With the rise of Artificial Intelligence (AI), preparing itself accordingly and scaling up manufacturing sector are essential for India to meet the demand for jobs from a dramatic surge in working age population, according to Paul Krugman, who won the Nobel Prize in economics in 2008 for his work on international trade theory.
While speaking at News18 event, Krugman has warned that India could end up with huge mass unemployment if it does not grow its manufacturing sector and focus on it’s betterment policies too just like service sector.
He said that, there is this concept called artificial intelligence that India should be wary of. In future, while diagnosis may be outsourced to a doctor in India, it could also go to a firm based on artificial intelligence. Things like this could be a cause for worry for Indian services sector.
Krugman cited the examples of Japan and China to emphasize his point as he said, “Japan is no longer a superpower because its working-age population declined, and China is looking the same. In Asia, India could take the lead but only if it also develops its manufacturing sector, not only the services one,” Krugman added.
And, by saying this he’s quite evidently right, as last year a Japanese AI startup partnered with an Indian university because of the very fact that Japan’s information technology industry is facing a scarcity of skilled workers.
The Japan Times reported last year that as Japan’s population ageing, the supply of young laborers within the construction field has decreased drastically resulting many companies in the country are turning to Robots to fix this.

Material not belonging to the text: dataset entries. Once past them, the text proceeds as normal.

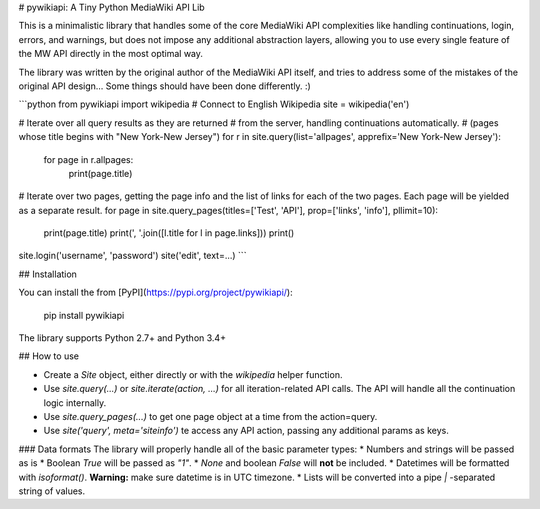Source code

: # pywikiapi: A Tiny Python MediaWiki API Lib

This is a minimalistic library that handles some of the core MediaWiki API complexities like handling continuations, login, errors, and warnings, but does not impose any additional abstraction layers, allowing you to use every single feature of the MW API directly in the most optimal way. 

The library was written by the original author of the MediaWiki API itself, and tries to address some of the mistakes of the original API design... Some things should have been done differently. :)

```python
from pywikiapi import wikipedia
# Connect to English Wikipedia
site = wikipedia('en')

# Iterate over all query results as they are returned
# from the server, handling continuations automatically.
# (pages whose title begins with "New York-New Jersey")
for r in site.query(list='allpages', apprefix='New York-New Jersey'):
  for page in r.allpages:
    print(page.title)

# Iterate over two pages, getting the page info and the list of links for each of the two pages. Each page will be yielded as a separate result.
for page in site.query_pages(titles=['Test', 'API'], prop=['links', 'info'], pllimit=10):
    print(page.title)
    print(', '.join([l.title for l in page.links]))
    print()

site.login('username', 'password')
site('edit', text=...)
```

## Installation

You can install the  from [PyPI](https://pypi.org/project/pywikiapi/):

    pip install pywikiapi

The library supports Python 2.7+ and Python 3.4+

## How to use

* Create a `Site` object, either directly or with the `wikipedia` helper function.
* Use `site.query(...)` or `site.iterate(action, ...)` for all iteration-related API calls. The API will handle all the continuation logic internally.
* Use `site.query_pages(...)` to get one page object at a time from the action=query.
* Use `site('query', meta='siteinfo')` te access any API action, passing any additional params as keys.

### Data formats
The library will properly handle all of the basic parameter types:
* Numbers and strings will be passed as is
* Boolean `True` will be passed as `"1"`.
* `None` and boolean `False` will **not** be included.
* Datetimes will be formatted with `isoformat()`. **Warning:** make sure datetime is in UTC timezone.
* Lists will be converted into a pipe `|` -separated string of values.


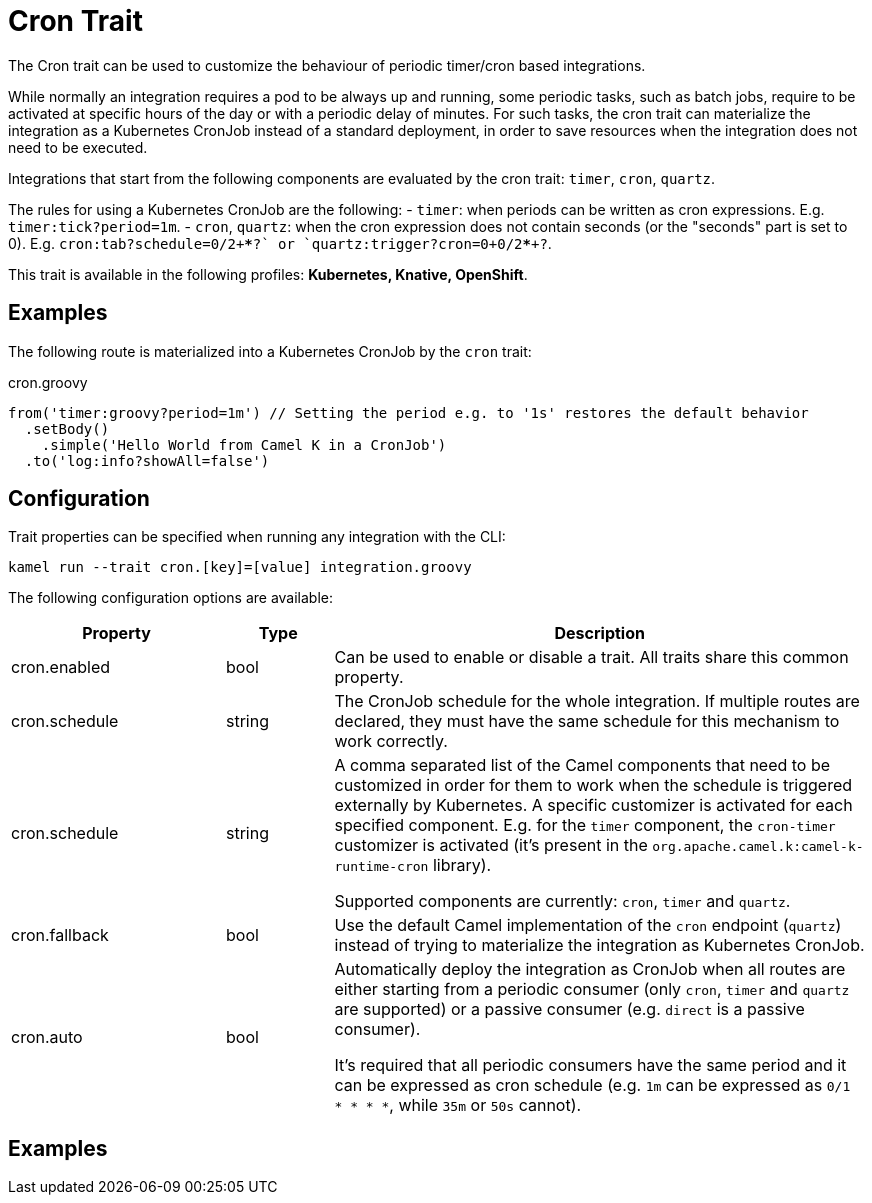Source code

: = Cron Trait

// Start of autogenerated code - DO NOT EDIT! (description)
The Cron trait can be used to customize the behaviour of periodic timer/cron based integrations.

While normally an integration requires a pod to be always up and running, some periodic tasks, such as batch jobs,
require to be activated at specific hours of the day or with a periodic delay of minutes.
For such tasks, the cron trait can materialize the integration as a Kubernetes CronJob instead of a standard deployment,
in order to save resources when the integration does not need to be executed.

Integrations that start from the following components are evaluated by the cron trait: `timer`, `cron`, `quartz`.

The rules for using a Kubernetes CronJob are the following:
- `timer`: when periods can be written as cron expressions. E.g. `timer:tick?period=1m`.
- `cron`, `quartz`: when the cron expression does not contain seconds (or the "seconds" part is set to 0). E.g.
  `cron:tab?schedule=0/2+*+*+*+?` or `quartz:trigger?cron=0+0/2+*+*+*+?`.


This trait is available in the following profiles: **Kubernetes, Knative, OpenShift**.

// End of autogenerated code - DO NOT EDIT! (description)

== Examples

The following route is materialized into a Kubernetes CronJob by the `cron` trait:

.cron.groovy
[source,groovy]
----
from('timer:groovy?period=1m') // Setting the period e.g. to '1s' restores the default behavior
  .setBody()
    .simple('Hello World from Camel K in a CronJob')
  .to('log:info?showAll=false')
----

// Start of autogenerated code - DO NOT EDIT! (configuration)
== Configuration

Trait properties can be specified when running any integration with the CLI:
```
kamel run --trait cron.[key]=[value] integration.groovy
```
The following configuration options are available:

[cols="2,1,5a"]
|===
|Property | Type | Description

| cron.enabled
| bool
| Can be used to enable or disable a trait. All traits share this common property.

| cron.schedule
| string
| The CronJob schedule for the whole integration. If multiple routes are declared, they must have the same schedule for this
mechanism to work correctly.

| cron.schedule
| string
| A comma separated list of the Camel components that need to be customized in order for them to work when the schedule is triggered externally by Kubernetes.
A specific customizer is activated for each specified component. E.g. for the `timer` component, the `cron-timer` customizer is
activated (it's present in the `org.apache.camel.k:camel-k-runtime-cron` library).

Supported components are currently: `cron`, `timer` and `quartz`.

| cron.fallback
| bool
| Use the default Camel implementation of the `cron` endpoint (`quartz`) instead of trying to materialize the integration
as Kubernetes CronJob.

| cron.auto
| bool
| Automatically deploy the integration as CronJob when all routes are
either starting from a periodic consumer (only `cron`, `timer` and `quartz` are supported) or a passive consumer (e.g. `direct` is a passive consumer).

It's required that all periodic consumers have the same period and it can be expressed as cron schedule (e.g. `1m` can be expressed as `0/1 * * * *`,
while `35m` or `50s` cannot).

|===

// End of autogenerated code - DO NOT EDIT! (configuration)

== Examples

On the other hand, India — according to Krugman — can ride the next wave of globalisation on its demographic dividend as, unlike to Japan, India’s working-age population is projected to grow substantially. He, however, emphasized and warns that India’s lack in the manufacturing sector could work against it, as it doesn’t have the jobs essential to sustain the projected growth in demography.
The above development was first reported in Economic Times.
Krugman said that India has achieved much more economic growth in 30 years than Britain had achieved in 150 years, but what made the feat less conspicuous was the high level of income inequality in the country.
Notably, India’s strong area is its service sector and not the manufacturing sector. IT sector has been the leading driver of India’s services exports. In 2016-17, the US accounted for 57% of India’s total $111 billion of computer software and IT-enabled services exports, according to Electronics and Computer Software Export Promotion Council (ESC), the Press Trust of India reported on 25 January.
In a short extract, Krugman means to explain that India’s service sector gives an edge in the world because of its large young population and as AI is on the rise, a large part of service industry backed by manpower of young people it might go into hands of AI and automation, making India go behind. In Asia, India could take the lead but only if it also develops its manufacturing sector, not only the services one. It must be recalled that, in January 2017 Indian IT giant Infosys had replaced 9,000 of its employees with automation and AI.
Krugman thus says that while India has a first mover advantage in the global services trade, that alone is not sufficient to provide employment in the scale that India needs.
Additionally, Krugman also hinted that deployment of artificial intelligence for services like interpretation of medical data can impact offshoring of that requirement to emerging countries.
To recall, in this year’s Asia’s startup-friendly countries list, India stood at 8th rank behind China and even Malaysia because of the very fact that it is still the poorest country in Asia with GDP per capita of $1,710, in 2017 and a high unemployment rate which Krugman warned of.